The Church of England has appointed as Bishop of Sherborne a leading advocate of Christian nudism. On 26 Nov 2015 the Prime Minister’s Office announced the The Queen had approved the nomination of the Ven Karen Gorham, the Archdeacon of Buckingham, to the Suffragan See of Sherborne in the diocese of Salisbury in succession to the Rt Rev. Graham Kings.
The new Bishop of Sherborne, who will be consecrated in February at Westminster Abbey, has urged churches to educate their members on naturism, or nudism. “There is need for much education and openness to talk about issues of sexuality, to remove false taboos which we tend to have about our own bodies, and to define the differences between what is impure and what is godly and properly natural to us,” she wrote in “Naturism and Christianity: Are they compatible?”.
Archdeacon Gorham was educated at the University of Bristol and trained for the ministry at Trinity College, Bristol. She served her title at Northallerton with Kirby Sigston in the diocese of York from 1995 to 1999 and went on to become Priest-in-Charge of St Paul’s, Maidstone in the diocese of Canterbury.

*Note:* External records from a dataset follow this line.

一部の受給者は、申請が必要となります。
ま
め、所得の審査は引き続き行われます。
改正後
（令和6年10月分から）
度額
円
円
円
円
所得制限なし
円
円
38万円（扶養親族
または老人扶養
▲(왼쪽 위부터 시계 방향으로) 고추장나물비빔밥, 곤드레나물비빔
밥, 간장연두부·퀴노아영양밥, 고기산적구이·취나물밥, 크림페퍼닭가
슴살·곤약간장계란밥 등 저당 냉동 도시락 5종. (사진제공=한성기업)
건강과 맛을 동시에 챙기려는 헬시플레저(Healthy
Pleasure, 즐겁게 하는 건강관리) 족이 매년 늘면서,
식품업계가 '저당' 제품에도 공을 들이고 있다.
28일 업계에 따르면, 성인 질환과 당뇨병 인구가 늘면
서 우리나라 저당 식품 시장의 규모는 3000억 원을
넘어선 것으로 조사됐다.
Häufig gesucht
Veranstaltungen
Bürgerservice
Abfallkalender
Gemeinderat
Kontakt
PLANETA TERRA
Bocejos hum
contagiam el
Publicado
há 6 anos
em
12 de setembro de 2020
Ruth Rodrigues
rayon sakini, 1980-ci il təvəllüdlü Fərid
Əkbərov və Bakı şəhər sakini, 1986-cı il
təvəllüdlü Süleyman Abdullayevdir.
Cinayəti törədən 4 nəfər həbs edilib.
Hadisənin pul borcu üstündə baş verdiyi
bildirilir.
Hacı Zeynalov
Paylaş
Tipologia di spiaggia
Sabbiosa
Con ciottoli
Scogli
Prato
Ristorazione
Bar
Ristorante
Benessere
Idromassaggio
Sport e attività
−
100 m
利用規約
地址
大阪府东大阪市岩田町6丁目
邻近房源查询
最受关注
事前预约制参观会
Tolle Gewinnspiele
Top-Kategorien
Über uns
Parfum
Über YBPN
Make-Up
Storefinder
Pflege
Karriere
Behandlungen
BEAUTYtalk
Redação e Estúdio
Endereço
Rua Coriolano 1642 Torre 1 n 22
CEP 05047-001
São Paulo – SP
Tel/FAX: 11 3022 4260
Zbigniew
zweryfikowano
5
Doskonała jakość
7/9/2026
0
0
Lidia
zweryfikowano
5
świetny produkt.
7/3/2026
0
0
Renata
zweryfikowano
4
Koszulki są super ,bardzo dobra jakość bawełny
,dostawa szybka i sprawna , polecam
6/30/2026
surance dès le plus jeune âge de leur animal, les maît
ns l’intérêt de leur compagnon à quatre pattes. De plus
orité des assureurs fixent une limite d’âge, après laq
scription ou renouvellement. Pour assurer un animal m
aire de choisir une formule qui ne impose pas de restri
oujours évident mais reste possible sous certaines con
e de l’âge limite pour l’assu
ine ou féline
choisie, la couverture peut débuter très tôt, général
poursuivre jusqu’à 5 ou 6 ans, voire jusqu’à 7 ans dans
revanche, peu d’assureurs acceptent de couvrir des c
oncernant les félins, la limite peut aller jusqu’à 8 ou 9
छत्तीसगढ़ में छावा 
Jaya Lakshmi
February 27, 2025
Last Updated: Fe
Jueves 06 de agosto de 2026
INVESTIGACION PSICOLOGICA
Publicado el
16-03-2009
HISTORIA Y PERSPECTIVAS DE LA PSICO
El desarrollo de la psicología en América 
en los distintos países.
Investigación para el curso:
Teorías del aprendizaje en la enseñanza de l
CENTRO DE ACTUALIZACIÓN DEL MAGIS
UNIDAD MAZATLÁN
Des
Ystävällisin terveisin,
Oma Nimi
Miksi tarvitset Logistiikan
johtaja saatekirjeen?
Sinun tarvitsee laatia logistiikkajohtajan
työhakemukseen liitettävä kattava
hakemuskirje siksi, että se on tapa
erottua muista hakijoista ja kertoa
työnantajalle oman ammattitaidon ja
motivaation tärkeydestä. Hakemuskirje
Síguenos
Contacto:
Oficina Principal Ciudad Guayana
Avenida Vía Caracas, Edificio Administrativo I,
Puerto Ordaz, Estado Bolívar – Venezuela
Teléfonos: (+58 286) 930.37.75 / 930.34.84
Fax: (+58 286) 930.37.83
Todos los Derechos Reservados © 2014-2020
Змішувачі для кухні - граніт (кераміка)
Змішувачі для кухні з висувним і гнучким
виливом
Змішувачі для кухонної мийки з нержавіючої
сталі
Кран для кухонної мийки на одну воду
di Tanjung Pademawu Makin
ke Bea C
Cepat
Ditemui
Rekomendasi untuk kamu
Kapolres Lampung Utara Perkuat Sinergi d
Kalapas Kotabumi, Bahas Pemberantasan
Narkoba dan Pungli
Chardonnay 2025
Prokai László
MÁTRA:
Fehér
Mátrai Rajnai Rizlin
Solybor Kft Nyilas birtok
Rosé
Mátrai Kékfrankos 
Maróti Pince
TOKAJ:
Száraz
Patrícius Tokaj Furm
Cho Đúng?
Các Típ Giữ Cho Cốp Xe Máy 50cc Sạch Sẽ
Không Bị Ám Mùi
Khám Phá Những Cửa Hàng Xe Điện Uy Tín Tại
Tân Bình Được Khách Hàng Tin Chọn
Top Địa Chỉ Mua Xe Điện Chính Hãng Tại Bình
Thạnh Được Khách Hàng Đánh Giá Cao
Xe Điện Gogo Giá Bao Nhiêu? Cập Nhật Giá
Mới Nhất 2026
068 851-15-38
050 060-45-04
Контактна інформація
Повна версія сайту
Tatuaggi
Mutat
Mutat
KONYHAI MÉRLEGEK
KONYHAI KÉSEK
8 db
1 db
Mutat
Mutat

She took up her current role as Archdeacon of Buckingham in 2007. A member of the General Synod for the past 12 years, she has served as a member of the Panel of Chairs for the past two years.
The 10 Downing Street press release said Archdeacon Gorham’s “interests include travel and walking, the coast and Celtic spirituality. She enjoys days out with friends and an occasional visit to a good restaurant to sample the taster menu.”
The back cover of the 2000 pamphlet on Christian Naturism released by Grove Books she co-authored with David Leal notes Miss Gorham was not a practicing naturist at the time of publication, but “Karen knows and supports many naturists.”
The booklet argues that the naturist lifestyle is not incompatible with Christianity. A distinction must be drawn between “physical nakedness and sexual impurity” she argued, noting Scripture was agnostic on the subject, neither promoting nor banning social nudity.
Her book briefly surveys the Scriptural record on nudism and the church’s attitude towards the public display of the body, noting the place of societal attitudes towards the body in informing church views.
The modern naturist movement, which took form in the 1920s, was not an expression of sexual license, she writes. “Some naturists say that it is more fitting for a Christian than a non-Christian to be a naturist given that Christians are new creations living before God, who need not know that shame which gives nakedness such symbolic potency.”
Archdeacon Gorham explains: “Naturists believe that the ‘hang up’ about the body being shameful in itself, in whatever way, is both morally wrong and mentally harmful. This points to the fundamental difference of attitude between naturists, who are not frightened or ashamed of their bodies, and that of much of the world, which would seem to be so. In naturism one realizes that there are no truly private parts; all parts of the body serve their proper and honourable purpose, and in this respect we are all alike.”
She and Dr. Leal concluded: “from this review of the different aspects of nakedness that there is no essential conflict between Christianity and naturism, that there is nothing inherently sinful about the naked body, and that the realization of this is part of what it means to be at ease with oneself, to be healed, to be made whole.”
In a statement released on the Diocese of Salisbury website, Archdeacon Gorham wrote she was looking “ forward to getting to know the people and places of Dorset, an area I have loved since childhood holidays.”
The Bishop of Salisbury, the Rt. Rev. Nicholas Holtam stated Archdeacon Gorham “emerged as the right person for this post from a company of excellent men and women considered equally. The Anglo-Saxon Church included women in authority as well as men, like St Cuthberga of Wimborne and St Edith of Wilton. Karen’s appointment is good news for Salisbury and for the Church of England.”